**What is expected**
Write out the lines between the line holding "Персональные данные" and the line holding "использованием файлов cookie.", inclusive, reproducing them exactly.

(Stored dataset entries)

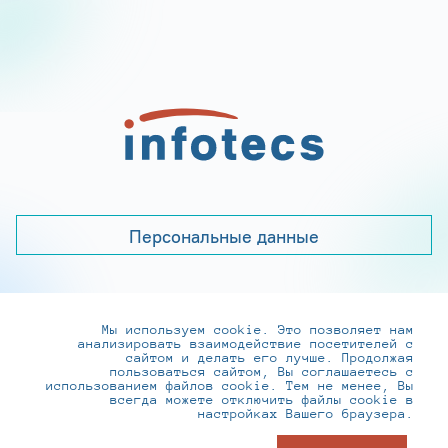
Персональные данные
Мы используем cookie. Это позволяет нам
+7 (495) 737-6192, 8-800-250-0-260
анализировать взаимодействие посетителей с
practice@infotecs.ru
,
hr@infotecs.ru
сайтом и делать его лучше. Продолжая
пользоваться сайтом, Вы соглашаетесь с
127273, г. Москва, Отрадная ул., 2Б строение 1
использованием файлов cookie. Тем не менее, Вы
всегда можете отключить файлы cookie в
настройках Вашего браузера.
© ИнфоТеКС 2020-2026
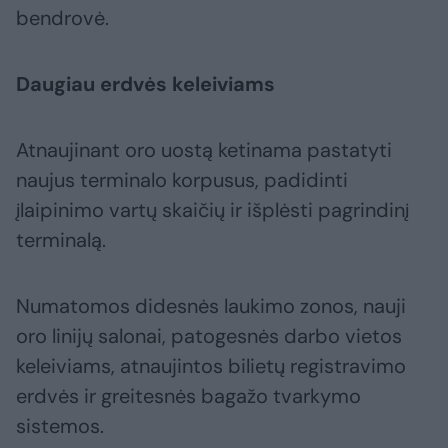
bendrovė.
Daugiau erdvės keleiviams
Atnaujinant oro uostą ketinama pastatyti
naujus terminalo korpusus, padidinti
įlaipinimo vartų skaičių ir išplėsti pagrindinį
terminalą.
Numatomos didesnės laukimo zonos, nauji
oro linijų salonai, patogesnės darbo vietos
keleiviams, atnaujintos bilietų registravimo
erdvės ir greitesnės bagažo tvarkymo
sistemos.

...

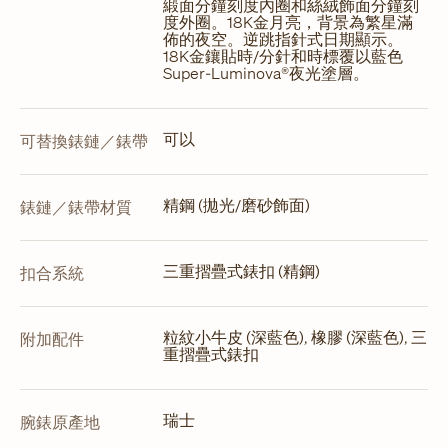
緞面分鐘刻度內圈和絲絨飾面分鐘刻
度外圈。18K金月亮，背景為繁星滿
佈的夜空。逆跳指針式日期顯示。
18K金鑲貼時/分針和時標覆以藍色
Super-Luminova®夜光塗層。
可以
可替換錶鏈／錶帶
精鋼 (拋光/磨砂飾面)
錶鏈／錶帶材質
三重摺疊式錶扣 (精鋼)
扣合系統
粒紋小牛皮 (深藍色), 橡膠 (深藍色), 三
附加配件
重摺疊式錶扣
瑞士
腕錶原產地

**Answer to this task**
Персональные данные
Мы используем cookie. Это позволяет нам
+7 (495) 737-6192, 8-800-250-0-260
анализировать взаимодействие посетителей с
practice@infotecs.ru
,
hr@infotecs.ru
сайтом и делать его лучше. Продолжая
пользоваться сайтом, Вы соглашаетесь с
127273, г. Москва, Отрадная ул., 2Б строение 1
использованием файлов cookie. Тем не менее, Вы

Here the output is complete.